• _Task to carry out_
Every line below from the one with "TABLE 3 | Multivariable" through the one with "Figure 4. The" should be retyped exactly, both ends included; no other lines and no pictures.
___ Available records
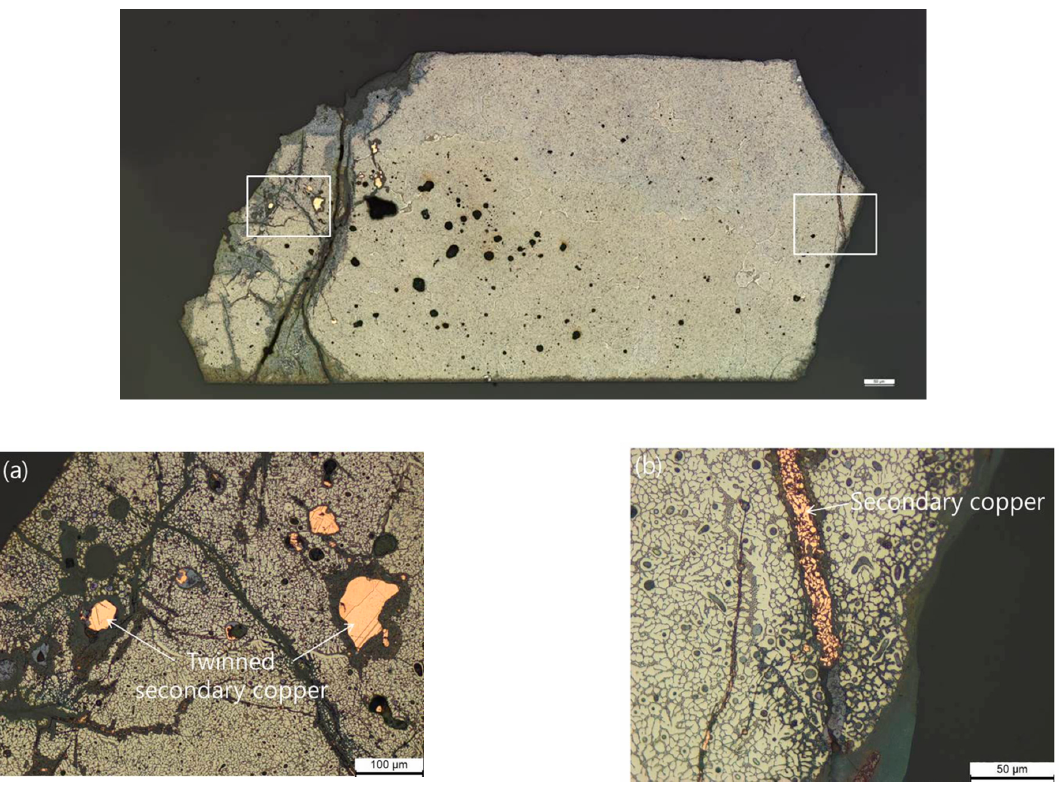
Figure 8. Ga-31 (No. 2) optical micrograph images showing ( a ) twinned secondary copper and ( b ) secondary copper in corrosion.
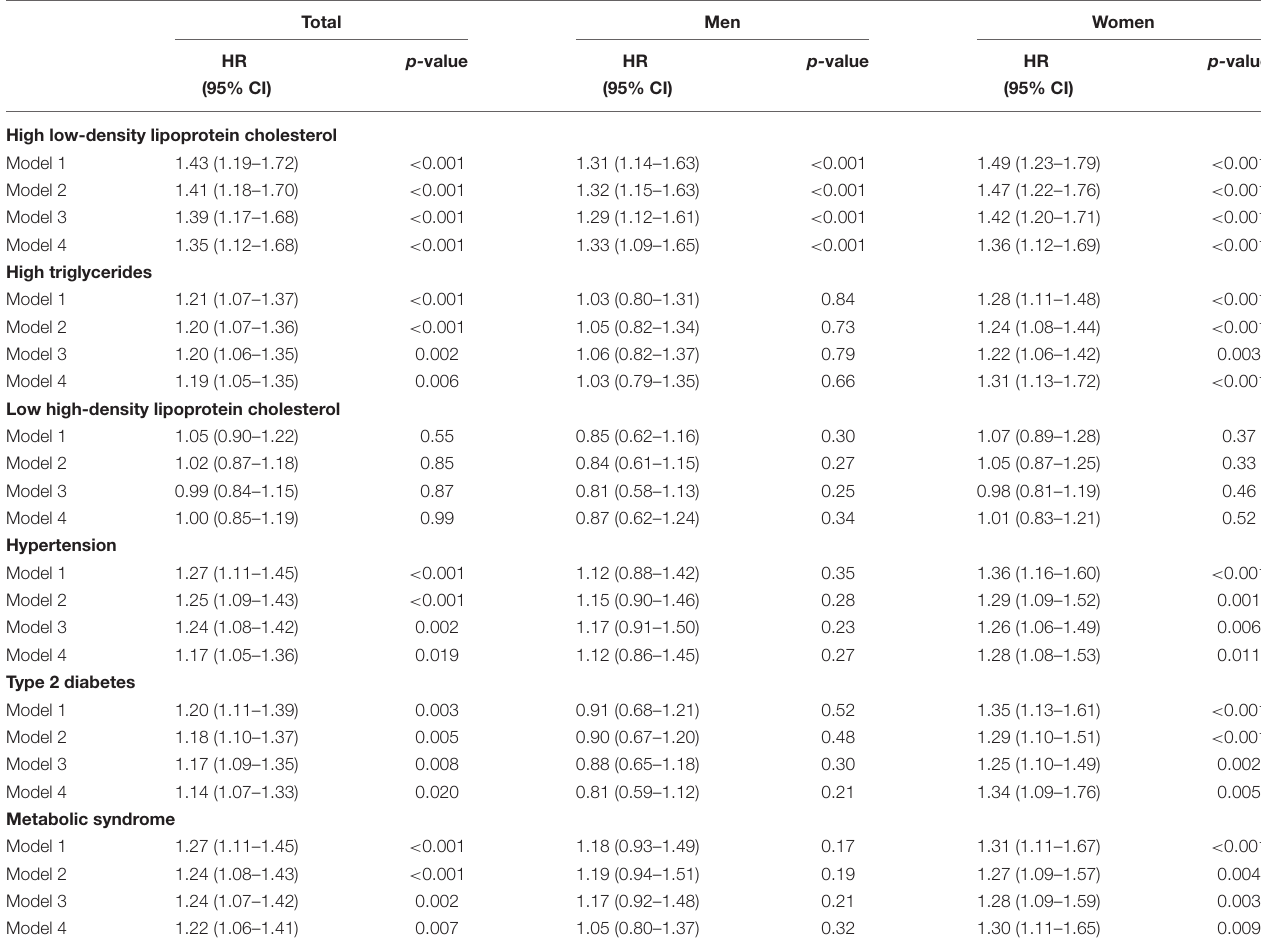
TABLE 3 | Multivariable Cox regression of cardiometabolic risk factors on per 1-SD increment in PCSK9.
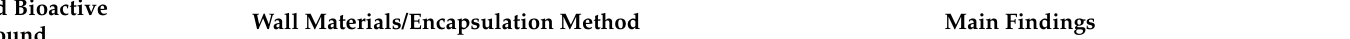
Table 2. Encapsulated bioactive compounds from agri-food wastes and possible applications in the food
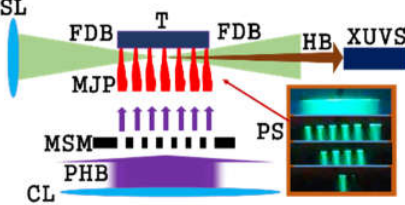
Figure 1. Experimental setup for high-order harmonic generation (HHG) in MJP. CL, cylindrical lens; PHB, picosecond heating beam; MSM, multi-slit mask; MJP, multi-jet plasma; T, target; SL, spherical lens; FDB, femtosecond driving beam; HB, harmonic beam; XUVS, extreme ultraviolet spectrometer. Inset: The extended, six-, four-, and single-jet plasma images are shown from the top to bottom. PS, plasma shapes.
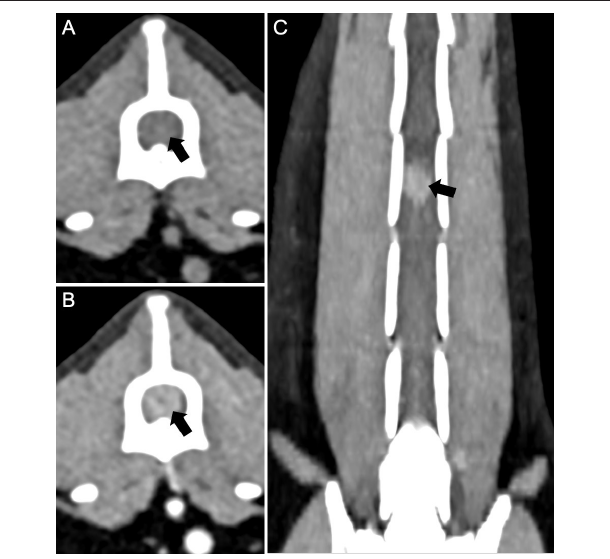
FIGURE 3 | Computed tomography of the lumbar spine in a cat with a compressive Coccidioides spp. spinal granuloma before surgery or administration of fluconazole. (A) Transverse plane reconstruction, pre-contrast series with soft tissue display. There was enlargement of the spinal cord silhouette (black arrow) that attenuated the epidural fat circumferentially; (B) Transverse plane reconstruction, post-contrast series with soft tissue display, and (C) Dorsal plane reconstruction, post-contrast series. There was diffuse, strong contrast enhancement of the enlargement of the spinal cord silhouette (black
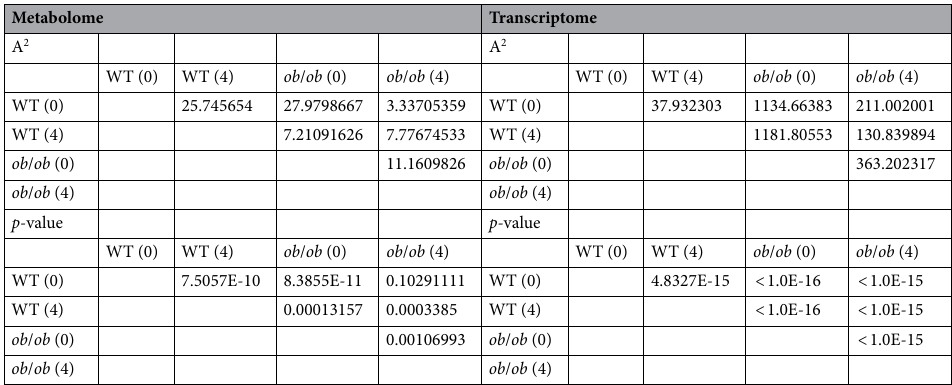
Table 2. The distance of A 2 statistics and p -values. The left and right column represent the metabolome and transcriptome, respectively. The upper and lower table are the A 2 statistics and Bonferroni corrected p -values. In both the tables, WT (0), WT (4), ob / ob (0), and ob / ob (4) stands for WT OGTT (0), WT OGTT (4), ob / ob OGTT (0), and ob / ob OGTT (4),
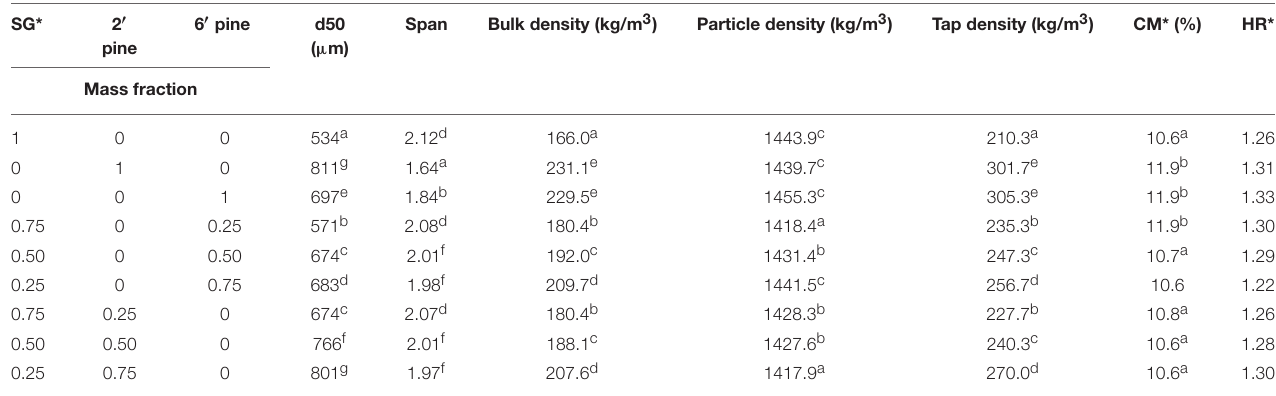
TABLE 4 | Physical characteristics of grinds from switchgrass and pine residues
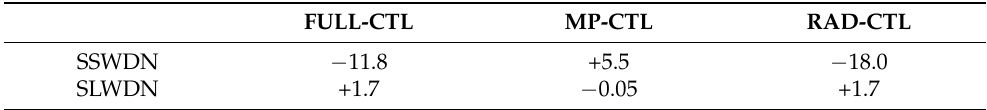
Table 9. Area average (wgt_areaave) of the mean downwelling long/shortwave at the surface. Units are W m − 2 . FULL-CTL MP-CTL RAD-CTL SSWDN − 11.8 +5.5 − 18.0 SLWDN +1.7 − 0.05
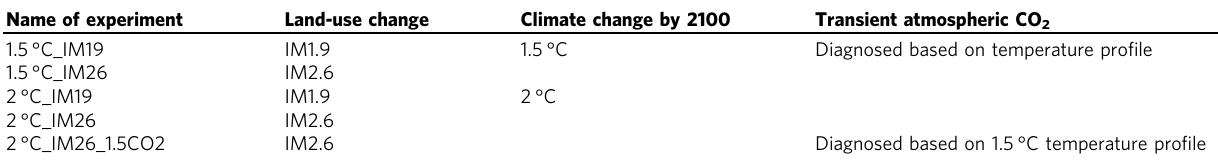
Table 1 Summary of experiments. IM1.9 and IM2.6 refer to the IMAGE versions of the Representative Concentration Pathways for 1.9 and 2.6 W m -2 radiative forcing by 2100 (see Fig. 1e, f for a snapshot of changes in each scenario)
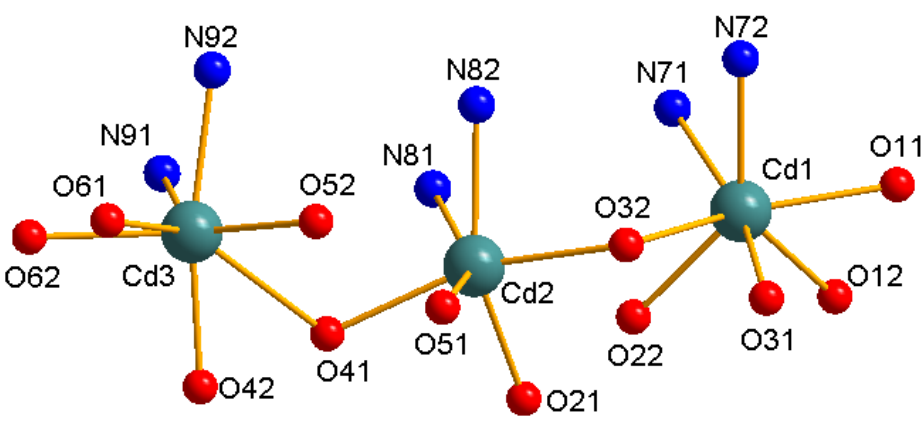
Figure 4. The coordination options of carboxylates in the Cd (II)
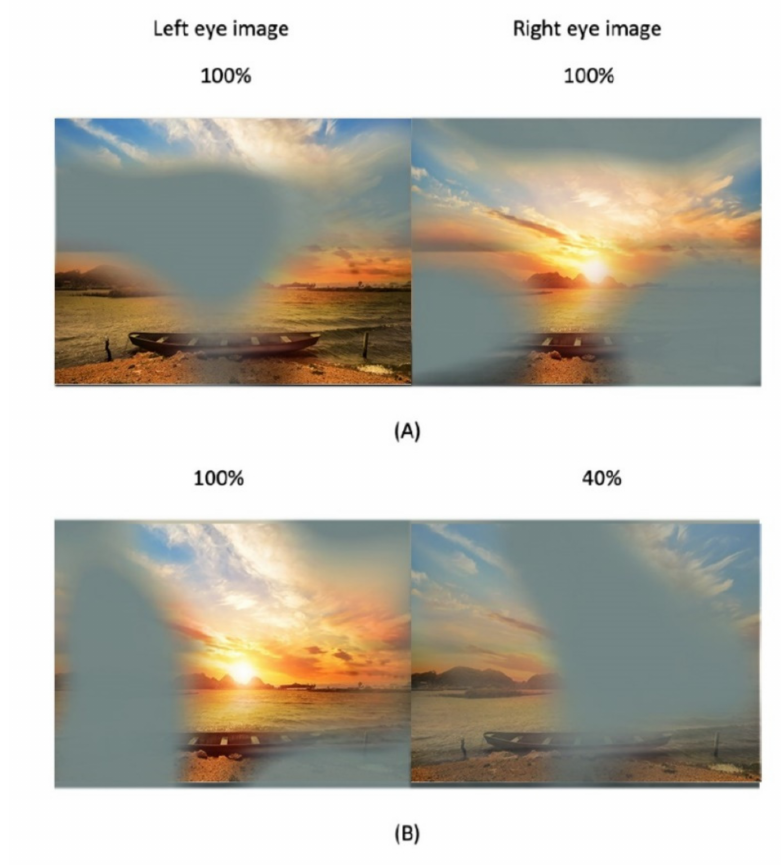
Figure 5. Illustration of the dichoptic movies. The two eyes’ views are shown side by side. Com- plementary patterned image masks composed of irregularly shaped blobs were overlaid over the images seen by the two eyes. The shape and location of the blobs were varied dynamically every 10 s. ( A ) 100% contrast images were presented to the two eyes. ( B ) A 100% contrast image is presented to the left eye, and an image with a contrast reduced to 40% is presented to the right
______
• _Written solution_
TABLE 3 | Multivariable Cox regression of cardiometabolic risk factors on per 1-SD increment in PCSK9.
Table 2. Encapsulated bioactive compounds from agri-food wastes and possible applications in the food
Figure 1. Experimental setup for high-order harmonic generation (HHG) in MJP. CL, cylindrical lens; PHB, picosecond heating beam; MSM, multi-slit mask; MJP, multi-jet plasma; T, target; SL, spherical lens; FDB, femtosecond driving beam; HB, harmonic beam; XUVS, extreme ultraviolet spectrometer. Inset: The extended, six-, four-, and single-jet plasma images are shown from the top to bottom. PS, plasma shapes.
FIGURE 3 | Computed tomography of the lumbar spine in a cat with a compressive Coccidioides spp. spinal granuloma before surgery or administration of fluconazole. (A) Transverse plane reconstruction, pre-contrast series with soft tissue display. There was enlargement of the spinal cord silhouette (black arrow) that attenuated the epidural fat circumferentially; (B) Transverse plane reconstruction, post-contrast series with soft tissue display, and (C) Dorsal plane reconstruction, post-contrast series. There was diffuse, strong contrast enhancement of the enlargement of the spinal cord silhouette (black
Table 2. The distance of A 2 statistics and p -values. The left and right column represent the metabolome and transcriptome, respectively. The upper and lower table are the A 2 statistics and Bonferroni corrected p -values. In both the tables, WT (0), WT (4), ob / ob (0), and ob / ob (4) stands for WT OGTT (0), WT OGTT (4), ob / ob OGTT (0), and ob / ob OGTT (4),
TABLE 4 | Physical characteristics of grinds from switchgrass and pine residues
Table 9. Area average (wgt_areaave) of the mean downwelling long/shortwave at the surface. Units are W m − 2 . FULL-CTL MP-CTL RAD-CTL SSWDN − 11.8 +5.5 − 18.0 SLWDN +1.7 − 0.05
Table 1 Summary of experiments. IM1.9 and IM2.6 refer to the IMAGE versions of the Representative Concentration Pathways for 1.9 and 2.6 W m -2 radiative forcing by 2100 (see Fig. 1e, f for a snapshot of changes in each scenario)
Figure 4. The coordination options of carboxylates in the Cd (II)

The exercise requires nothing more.